### [PROBLEM DETAILS]
Print every line of the records below unchanged, from the first line to the last.

------ SUPPLIED RECORDS ------

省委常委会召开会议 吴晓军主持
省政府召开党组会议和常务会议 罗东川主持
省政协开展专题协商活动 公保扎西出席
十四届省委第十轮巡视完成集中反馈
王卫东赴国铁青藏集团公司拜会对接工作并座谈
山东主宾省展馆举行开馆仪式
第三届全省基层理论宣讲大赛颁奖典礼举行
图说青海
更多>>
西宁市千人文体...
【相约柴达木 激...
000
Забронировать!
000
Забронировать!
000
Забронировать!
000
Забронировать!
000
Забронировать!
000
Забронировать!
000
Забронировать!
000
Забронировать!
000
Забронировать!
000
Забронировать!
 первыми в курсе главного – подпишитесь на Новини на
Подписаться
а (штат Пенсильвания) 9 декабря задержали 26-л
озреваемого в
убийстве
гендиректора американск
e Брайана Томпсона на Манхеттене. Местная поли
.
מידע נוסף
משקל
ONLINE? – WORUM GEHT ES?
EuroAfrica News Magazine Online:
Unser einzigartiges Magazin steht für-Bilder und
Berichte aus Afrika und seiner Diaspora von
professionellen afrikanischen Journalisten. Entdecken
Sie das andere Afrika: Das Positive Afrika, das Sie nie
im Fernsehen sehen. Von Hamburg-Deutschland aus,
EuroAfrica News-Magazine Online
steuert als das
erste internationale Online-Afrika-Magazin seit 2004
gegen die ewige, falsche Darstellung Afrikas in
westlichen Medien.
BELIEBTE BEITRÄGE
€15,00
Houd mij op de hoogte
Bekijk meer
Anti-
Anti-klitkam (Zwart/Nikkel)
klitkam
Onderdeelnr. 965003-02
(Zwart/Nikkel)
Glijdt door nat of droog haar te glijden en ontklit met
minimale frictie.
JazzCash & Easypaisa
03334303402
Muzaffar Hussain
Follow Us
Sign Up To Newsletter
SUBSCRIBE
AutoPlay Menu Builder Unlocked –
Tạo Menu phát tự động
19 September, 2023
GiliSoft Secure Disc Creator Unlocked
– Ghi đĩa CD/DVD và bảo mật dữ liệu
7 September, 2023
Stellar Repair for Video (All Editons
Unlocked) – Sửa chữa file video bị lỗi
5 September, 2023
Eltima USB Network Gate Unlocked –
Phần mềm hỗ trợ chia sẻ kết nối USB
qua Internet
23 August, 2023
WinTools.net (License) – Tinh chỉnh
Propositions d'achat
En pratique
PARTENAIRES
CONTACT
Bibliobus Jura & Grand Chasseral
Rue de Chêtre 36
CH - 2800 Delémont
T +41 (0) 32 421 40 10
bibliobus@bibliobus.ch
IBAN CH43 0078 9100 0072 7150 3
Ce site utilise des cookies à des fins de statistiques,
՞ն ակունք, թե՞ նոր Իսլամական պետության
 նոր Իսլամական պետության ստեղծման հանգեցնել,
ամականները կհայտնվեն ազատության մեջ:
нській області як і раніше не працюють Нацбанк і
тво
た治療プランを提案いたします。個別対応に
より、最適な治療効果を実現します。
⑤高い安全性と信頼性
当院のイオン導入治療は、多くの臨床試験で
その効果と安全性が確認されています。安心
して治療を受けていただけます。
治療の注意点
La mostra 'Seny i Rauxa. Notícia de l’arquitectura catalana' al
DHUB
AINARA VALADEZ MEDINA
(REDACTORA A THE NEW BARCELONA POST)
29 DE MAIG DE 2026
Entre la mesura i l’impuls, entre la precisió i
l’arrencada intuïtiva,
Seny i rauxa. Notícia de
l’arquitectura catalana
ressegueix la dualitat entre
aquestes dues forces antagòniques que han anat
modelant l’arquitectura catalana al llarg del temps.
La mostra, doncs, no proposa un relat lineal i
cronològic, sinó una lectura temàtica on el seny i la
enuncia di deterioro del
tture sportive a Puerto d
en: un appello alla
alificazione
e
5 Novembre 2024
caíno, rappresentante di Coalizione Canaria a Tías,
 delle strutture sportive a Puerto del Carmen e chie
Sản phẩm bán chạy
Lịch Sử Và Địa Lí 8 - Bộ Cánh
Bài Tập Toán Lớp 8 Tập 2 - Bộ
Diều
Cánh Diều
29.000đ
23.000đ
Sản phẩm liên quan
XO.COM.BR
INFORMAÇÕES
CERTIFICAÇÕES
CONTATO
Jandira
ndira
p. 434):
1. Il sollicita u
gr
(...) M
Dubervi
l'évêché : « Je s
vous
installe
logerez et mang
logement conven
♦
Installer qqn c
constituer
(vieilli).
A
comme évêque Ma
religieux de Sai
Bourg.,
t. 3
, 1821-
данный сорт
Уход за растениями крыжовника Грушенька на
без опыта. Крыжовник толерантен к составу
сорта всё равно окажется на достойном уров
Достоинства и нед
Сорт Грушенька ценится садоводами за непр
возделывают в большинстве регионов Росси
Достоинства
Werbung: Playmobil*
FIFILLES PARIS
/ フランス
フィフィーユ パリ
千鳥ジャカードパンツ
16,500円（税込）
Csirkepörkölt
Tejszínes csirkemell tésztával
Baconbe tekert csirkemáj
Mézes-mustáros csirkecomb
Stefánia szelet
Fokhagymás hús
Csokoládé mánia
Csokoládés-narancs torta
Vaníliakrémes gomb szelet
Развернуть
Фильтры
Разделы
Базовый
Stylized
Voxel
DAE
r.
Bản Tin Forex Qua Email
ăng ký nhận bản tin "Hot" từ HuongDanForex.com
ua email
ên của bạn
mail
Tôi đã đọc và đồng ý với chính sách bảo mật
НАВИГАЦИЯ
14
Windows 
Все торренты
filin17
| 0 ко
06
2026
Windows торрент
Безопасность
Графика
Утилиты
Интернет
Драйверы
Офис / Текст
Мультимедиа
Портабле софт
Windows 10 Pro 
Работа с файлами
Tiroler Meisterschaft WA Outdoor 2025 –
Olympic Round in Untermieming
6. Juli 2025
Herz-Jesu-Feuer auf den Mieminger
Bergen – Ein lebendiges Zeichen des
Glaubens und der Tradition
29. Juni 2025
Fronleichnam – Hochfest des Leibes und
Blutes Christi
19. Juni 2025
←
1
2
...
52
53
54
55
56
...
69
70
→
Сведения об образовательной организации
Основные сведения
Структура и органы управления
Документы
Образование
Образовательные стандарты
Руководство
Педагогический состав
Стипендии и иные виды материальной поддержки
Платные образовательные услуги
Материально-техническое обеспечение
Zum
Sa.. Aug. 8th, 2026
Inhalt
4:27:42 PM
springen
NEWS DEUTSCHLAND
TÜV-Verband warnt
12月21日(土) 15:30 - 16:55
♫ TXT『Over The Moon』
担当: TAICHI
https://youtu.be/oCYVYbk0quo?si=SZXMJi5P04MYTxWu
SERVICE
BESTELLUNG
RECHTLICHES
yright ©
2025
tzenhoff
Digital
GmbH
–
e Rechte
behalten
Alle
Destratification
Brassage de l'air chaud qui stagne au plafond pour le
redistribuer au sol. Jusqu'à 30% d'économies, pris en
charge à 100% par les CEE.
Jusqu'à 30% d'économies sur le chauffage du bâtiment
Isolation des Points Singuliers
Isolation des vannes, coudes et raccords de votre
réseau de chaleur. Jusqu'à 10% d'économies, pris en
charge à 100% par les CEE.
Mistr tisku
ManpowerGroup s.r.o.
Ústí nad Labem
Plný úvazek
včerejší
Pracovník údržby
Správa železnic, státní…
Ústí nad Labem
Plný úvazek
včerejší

------

### [TASK SOLUTION]
省委常委会召开会议 吴晓军主持
省政府召开党组会议和常务会议 罗东川主持
省政协开展专题协商活动 公保扎西出席
十四届省委第十轮巡视完成集中反馈
王卫东赴国铁青藏集团公司拜会对接工作并座谈
山东主宾省展馆举行开馆仪式
第三届全省基层理论宣讲大赛颁奖典礼举行
图说青海
更多>>
西宁市千人文体...
【相约柴达木 激...
000
Забронировать!
000
Забронировать!
000
Забронировать!
000
Забронировать!
000
Забронировать!
000
Забронировать!
000
Забронировать!
000
Забронировать!
000
Забронировать!
000
Забронировать!
 первыми в курсе главного – подпишитесь на Новини на
Подписаться
а (штат Пенсильвания) 9 декабря задержали 26-л
озреваемого в
убийстве
гендиректора американск
e Брайана Томпсона на Манхеттене. Местная поли
.
מידע נוסף
משקל
ONLINE? – WORUM GEHT ES?
EuroAfrica News Magazine Online:
Unser einzigartiges Magazin steht für-Bilder und
Berichte aus Afrika und seiner Diaspora von
professionellen afrikanischen Journalisten. Entdecken
Sie das andere Afrika: Das Positive Afrika, das Sie nie
im Fernsehen sehen. Von Hamburg-Deutschland aus,
EuroAfrica News-Magazine Online
steuert als das
erste internationale Online-Afrika-Magazin seit 2004
gegen die ewige, falsche Darstellung Afrikas in
westlichen Medien.
BELIEBTE BEITRÄGE
€15,00
Houd mij op de hoogte
Bekijk meer
Anti-
Anti-klitkam (Zwart/Nikkel)
klitkam
Onderdeelnr. 965003-02
(Zwart/Nikkel)
Glijdt door nat of droog haar te glijden en ontklit met
minimale frictie.
JazzCash & Easypaisa
03334303402
Muzaffar Hussain
Follow Us
Sign Up To Newsletter
SUBSCRIBE
AutoPlay Menu Builder Unlocked –
Tạo Menu phát tự động
19 September, 2023
GiliSoft Secure Disc Creator Unlocked
– Ghi đĩa CD/DVD và bảo mật dữ liệu
7 September, 2023
Stellar Repair for Video (All Editons
Unlocked) – Sửa chữa file video bị lỗi
5 September, 2023
Eltima USB Network Gate Unlocked –
Phần mềm hỗ trợ chia sẻ kết nối USB
qua Internet
23 August, 2023
WinTools.net (License) – Tinh chỉnh
Propositions d'achat
En pratique
PARTENAIRES
CONTACT
Bibliobus Jura & Grand Chasseral
Rue de Chêtre 36
CH - 2800 Delémont
T +41 (0) 32 421 40 10
bibliobus@bibliobus.ch
IBAN CH43 0078 9100 0072 7150 3
Ce site utilise des cookies à des fins de statistiques,
՞ն ակունք, թե՞ նոր Իսլամական պետության
 նոր Իսլամական պետության ստեղծման հանգեցնել,
ամականները կհայտնվեն ազատության մեջ:
нській області як і раніше не працюють Нацбанк і
тво
た治療プランを提案いたします。個別対応に
より、最適な治療効果を実現します。
⑤高い安全性と信頼性
当院のイオン導入治療は、多くの臨床試験で
その効果と安全性が確認されています。安心
して治療を受けていただけます。
治療の注意点
La mostra 'Seny i Rauxa. Notícia de l’arquitectura catalana' al
DHUB
AINARA VALADEZ MEDINA
(REDACTORA A THE NEW BARCELONA POST)
29 DE MAIG DE 2026
Entre la mesura i l’impuls, entre la precisió i
l’arrencada intuïtiva,
Seny i rauxa. Notícia de
l’arquitectura catalana
ressegueix la dualitat entre
aquestes dues forces antagòniques que han anat
modelant l’arquitectura catalana al llarg del temps.
La mostra, doncs, no proposa un relat lineal i
cronològic, sinó una lectura temàtica on el seny i la
enuncia di deterioro del
tture sportive a Puerto d
en: un appello alla
alificazione
e
5 Novembre 2024
caíno, rappresentante di Coalizione Canaria a Tías,
 delle strutture sportive a Puerto del Carmen e chie
Sản phẩm bán chạy
Lịch Sử Và Địa Lí 8 - Bộ Cánh
Bài Tập Toán Lớp 8 Tập 2 - Bộ
Diều
Cánh Diều
29.000đ
23.000đ
Sản phẩm liên quan
XO.COM.BR
INFORMAÇÕES
CERTIFICAÇÕES
CONTATO
Jandira
ndira
p. 434):
1. Il sollicita u
gr
(...) M
Dubervi
l'évêché : « Je s
vous
installe
logerez et mang
logement conven
♦
Installer qqn c
constituer
(vieilli).
A
comme évêque Ma
religieux de Sai
Bourg.,
t. 3
, 1821-
данный сорт
Уход за растениями крыжовника Грушенька на
без опыта. Крыжовник толерантен к составу
сорта всё равно окажется на достойном уров
Достоинства и нед
Сорт Грушенька ценится садоводами за непр
возделывают в большинстве регионов Росси
Достоинства
Werbung: Playmobil*
FIFILLES PARIS
/ フランス
フィフィーユ パリ
千鳥ジャカードパンツ
16,500円（税込）
Csirkepörkölt
Tejszínes csirkemell tésztával
Baconbe tekert csirkemáj
Mézes-mustáros csirkecomb
Stefánia szelet
Fokhagymás hús
Csokoládé mánia
Csokoládés-narancs torta
Vaníliakrémes gomb szelet
Развернуть
Фильтры
Разделы
Базовый
Stylized
Voxel
DAE
r.
Bản Tin Forex Qua Email
ăng ký nhận bản tin "Hot" từ HuongDanForex.com
ua email
ên của bạn
mail
Tôi đã đọc và đồng ý với chính sách bảo mật
НАВИГАЦИЯ
14
Windows 
Все торренты
filin17
| 0 ко
06
2026
Windows торрент
Безопасность
Графика
Утилиты
Интернет
Драйверы
Офис / Текст
Мультимедиа
Портабле софт
Windows 10 Pro 
Работа с файлами
Tiroler Meisterschaft WA Outdoor 2025 –
Olympic Round in Untermieming
6. Juli 2025
Herz-Jesu-Feuer auf den Mieminger
Bergen – Ein lebendiges Zeichen des
Glaubens und der Tradition
29. Juni 2025
Fronleichnam – Hochfest des Leibes und
Blutes Christi
19. Juni 2025
←
1
2
...
52
53
54
55
56
...
69
70
→
Сведения об образовательной организации
Основные сведения
Структура и органы управления
Документы
Образование
Образовательные стандарты
Руководство
Педагогический состав
Стипендии и иные виды материальной поддержки
Платные образовательные услуги
Материально-техническое обеспечение
Zum
Sa.. Aug. 8th, 2026
Inhalt
4:27:42 PM
springen
NEWS DEUTSCHLAND
TÜV-Verband warnt
12月21日(土) 15:30 - 16:55
♫ TXT『Over The Moon』
担当: TAICHI
https://youtu.be/oCYVYbk0quo?si=SZXMJi5P04MYTxWu
SERVICE
BESTELLUNG
RECHTLICHES
yright ©
2025
tzenhoff
Digital
GmbH
–
e Rechte
behalten
Alle
Destratification
Brassage de l'air chaud qui stagne au plafond pour le
redistribuer au sol. Jusqu'à 30% d'économies, pris en
charge à 100% par les CEE.
Jusqu'à 30% d'économies sur le chauffage du bâtiment
Isolation des Points Singuliers
Isolation des vannes, coudes et raccords de votre
réseau de chaleur. Jusqu'à 10% d'économies, pris en
charge à 100% par les CEE.
Mistr tisku
ManpowerGroup s.r.o.
Ústí nad Labem
Plný úvazek
včerejší
Pracovník údržby
Správa železnic, státní…
Ústí nad Labem
Plný úvazek
včerejší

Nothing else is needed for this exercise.